EXCERPTED PASSAGE —
An election official chalked up each vote on a blackboard, until loud applause greeted Yang’s modest entry into the record books. By securing 43 of the total 48 votes, she became head of the first democratically elected neighborhood committee in Beijing’s Dongcheng district.

Following successful trials in 200 neighborhoods like Caoyuan since the beginning of the year, Beijing announced that from June 1 this experiment in local democracy will spread throughout the capital’s 5,000 neighborhood committees. Twenty other cities across China have begun similar experiments to strengthen grassroots democracy in urban areas and complement village committee elections under way in the countryside.

By stipulating “open and fair” elections for all neighborhood committees, the lowest and most intrusive rung of Communist Party power, Beijing intends to make the committees more accountable to their constituents. The Chinese government also hopes younger, more professional candidates will replace the army of snooping grannies, nicknamed “bound-feet detectives,” who for decades have waited at street corners, noting all who come and go. Besides acting as party and police informants, committee members are on high alert for pregnancies that violate China’s one-child policy.

Yet as China modernizes its economy and society, neighborhood committees are being transformed into service-oriented welfare agencies, aimed at the victims of change. Traditional sources of social support — state-run “work units” and extended families — are weakening as bankrupt factories lay off workers and busy offspring ignore retired parents. A tide of migrant workers, scapegoats for worsening crime, increases the pressure on crowded neighborhoods.

The committees used to have more of a supervisory role,” commented Beijing resident Bai Xiang. “They are still the eyes and ears of the government, but now they offer services to residents like helping old people, finding jobs and getting permits for new arrivals.” As social mores relax and divorce rates soar, the grannies must restrain their nosy instincts. “Now they don’t interfere if people live together before marriage, which is more and more common,” said Bai.

To reflect these changes, China’s Ministry of Civil Affairs is rebranding the groups as “community service committees,” to be run by younger and better-qualified personnel, educated to at least senior middle-school level. The ministry hopes its reforms will attract both university graduates and more experienced managers made redundant by state-run firms.

If the new recruits win voters’ support, they will still assist with state priorities like family planning, and propagate the messages of the day, but government interference should decrease. Committee members are encouraged to model themselves on the property management committees responsible for new high-rise and residential buildings.

RECORDS PROVIDED —
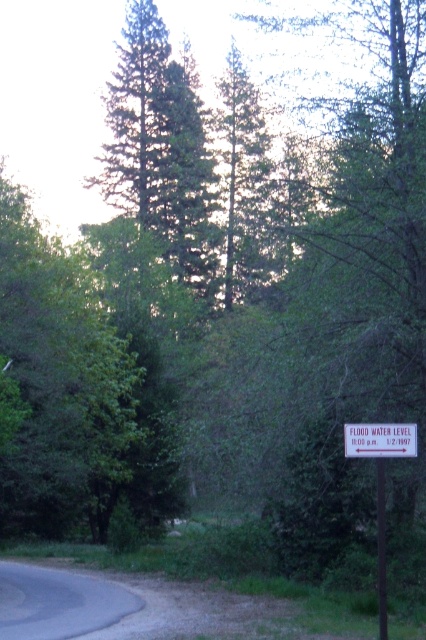
Question: From the image, what is the correct spatial relationship of white plastic sign at lower right in relation to metallic signpost at right?

Choices:
 (A) left
 (B) right

Answer: (A)

Question: Is white plastic sign at lower right above metallic signpost at right?

Choices:
 (A) no
 (B) yes

Answer: (A)

Question: Which of the following is the farthest from the observer?

Choices:
 (A) white plastic sign at lower right
 (B) metallic signpost at right

Answer: (B)

Question: Is white plastic sign at lower right above metallic signpost at right?

Choices:
 (A) no
 (B) yes

Answer: (A)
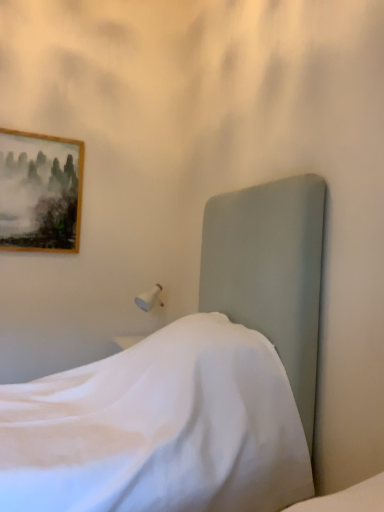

TASK 1 — According to the article on Beijing's neighborhood committee elections, how many votes did Yang secure?
TASK 2 — Reproduce a part of the article on Beijing's neighborhood committees word for word, starting at "Yet as China" and ending at "on crowded neighborhoods.".
TASK 3 — Take the article about Beijing's neighborhood committee elections further, writing on from its final sentence.

EXERCISE RESULT 1 — 43 of the total 48 votes.

EXERCISE RESULT 2 —
Yet as China modernizes its economy and society, neighborhood committees are being transformed into service-oriented welfare agencies, aimed at the victims of change. Traditional sources of social support — state-run “work units” and extended families — are weakening as bankrupt factories lay off workers and busy offspring ignore retired parents. A tide of migrant workers, scapegoats for worsening crime, increases the pressure on crowded neighborhoods.

EXERCISE RESULT 3 —
While the new electoral regulations effective in Beijing from June 1 specify that any “lawful citizen” aged 18 or above can elect committee members or stand for election, they still fall somewhat short of a “one man, one vote” principle. Over a three-month period, a series of elections reduced the 814 families in Yang Guiying’s Caoyuan neighborhood to six candidates for the six committee positions. First, the families were divided into 16 groups to nominate promising members of the community. Each group then selected three representatives, and these 48 representatives chose six individuals from the listed nominees.

On Jan. 16, only the 48 representatives participated in the final ballot to decide responsibilities — committee head, deputy head and four ordinary committee posts. Yet even this limited representation represents a wider franchise than previously when the local government and party handpicked the committees. By the end of June, local authorities hope to complete elections in the other 400 neighborhood committees in Dongcheng district.

The victory of 58-year-old Yang hardly came as a surprise. A party member boasting 38 years of community work, Yang was also the incumbent committee head. While the government still recognizes the value of experience and continuity and the tendency of residents to trust people they know best, it is encouraging more interest from people like 36-year-old Wu Zhimin, the laid-off worker elected Yang’s deputy.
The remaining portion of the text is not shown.